I think one thing that makes a lot of characters in Transformers fiction work as well as they do is hyperbole.
Take Beast Wars Rattrap. How often does he say "We're all gonna die?"
Or take ROTF Jetfire's crankiness.
And before anyone says it doesn't work in comics, I point to Death's Head, who's not a Transformer per se but has a pretty distinct personality, yes?
Give characters some unique speech mannerisms, catchphrases, frequent idioms that create a personality. Sometimes it's just the little nuances that make readers actually care about hi-then-die characters beyond "I got that toy".
Swindle and Jolt/"Deadend" in Alliance were a step in the right direction, actually. They exchanged some banter before they met their untimely demise. It just needed more work. Some more hyperbole, make their dialogue less "technical", less verbose and less expository and mix in some more personality.
Here's a quick attempt to spice up the dialogue on page 18 in Alliance #3:
"So when do we get to blow up stuff already, Swindle?"
"Patience, Dead End. Why do I always get to work with amateurs?"
"Tough words coming from a malfunction like you!"
"Malfunction? Do you even know what that word means, you stupid practice drone?"
"Hey, nobody calls me a praxis drone! Come on, I kill you right here on the spot, Dwindle!"
"Save it until after the mission is done. If you survive, that is. Now let's get started already."
In your version, both characters seemed to have the same level of intellect and level of language. I tried to increase your characterizations by making "Dead End" even more trigger-happy and dim-witted with the misquote (which is kinda ripped off from Rumble in the 1986 animated movie) while making Swindle more of an arrogant snob. However, I noticed that this deviates from the toy bio where Swindle is the dumb and trigger-happy guy. Not sure how to reconcile that personality with the basic content of the dialogue in your version, unless I swap around personalities.
You see the difference in tone, though? The basic information delivered is the same, but the characters have more of an edge to them that makes them stick out more. The dialogue doesn't just deliver the important information on a silver platter, but incorporates it more into a fleshed out version of the characters' attitudes.
In your version, Swindle and "Dead End" keep referring to the "mission", apparently in an attempt to drive home the point that they are about to start a pre-planned mission. This information is already hinted with Fracture's voiceover lead-in to the scene, and pointing out the existence of a mission once is more than sufficient.

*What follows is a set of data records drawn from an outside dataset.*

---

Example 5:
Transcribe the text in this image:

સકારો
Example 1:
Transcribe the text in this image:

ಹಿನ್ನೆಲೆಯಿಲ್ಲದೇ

Skimming through issue 4, I notice a lot more instances where the dialogue puts a lot of emphasis on DELIVERING IMPORTANT INFORMATION IN A PAINFULLY STRAIGHTFORWARD FASHION. The dialogue needs to come across more natural, less "written" and more "spoken". I know the problem very well because I've been reading comic books translated into German for many years, and some translators, while having good linguistic skills, just fail at writing natural dialogue. When you can't tell the difference between Ben Grimm and Thor's dialogue, you know something is wrong.
Issue 4, page 4 onwards. There's a lot of "appears", "I think", "if Barricade's intel is correct" and such. That disrupts the flow of the dialogue by making the characters overly analytic. Works maybe for Ratchet, but not so much for Ironhide or Swindle.
How about this:
"I've got some kind of energy reading, but there's nothing suspicious here. Maybe they're..." SMASH!
"So much for your energy readings, Ratchet. Team two in pursuit. Team one, heading your way!"
"Copy that, team two. Signatures are marked, closing in now. Big Buddha's in the lead."
"Whoa, that went fast! Swindle here, we're being chased! Still no sign of... PRIME!"
"Dead End is down! Confirm contact with Prime. This ain't good, this ain't..."
"You can run, but you cannot hide..."
"Prime, you're all right?"
"I'm fine, Ironhide. Not so sure about this one, though. Ratchet?"
"Confirm. This one's out."
"One down, one to go. Where's Lennox?"
"Still with Bumblebee. Going after them."
"One hostile down! We need a clean-up crew ASAP!"
Actually, I think Epps' military dialogue is mostly okay. The biggest problem I see is with Ironhide, who should be more grumpy and less verbose. Shorten sentences more, reduce the amount of subjects, full names (just "Prime") and explicit explanations of even the most minute details. Speeds up the scene a little more, and makes the characters talk less like, well, comic book characters.
One trick I'm using is to try to actually speak the dialogue with the characters' on-screen voices in mind (well, except for Swindle and "Dead End"). If it sounds off, the dialogue needs work.
I'm sure others here may be able to come up with even better substitute dialogue than my 2:00 AM attempt.
Edited by Nevermore, 14 November 2009 - 08:10 PM.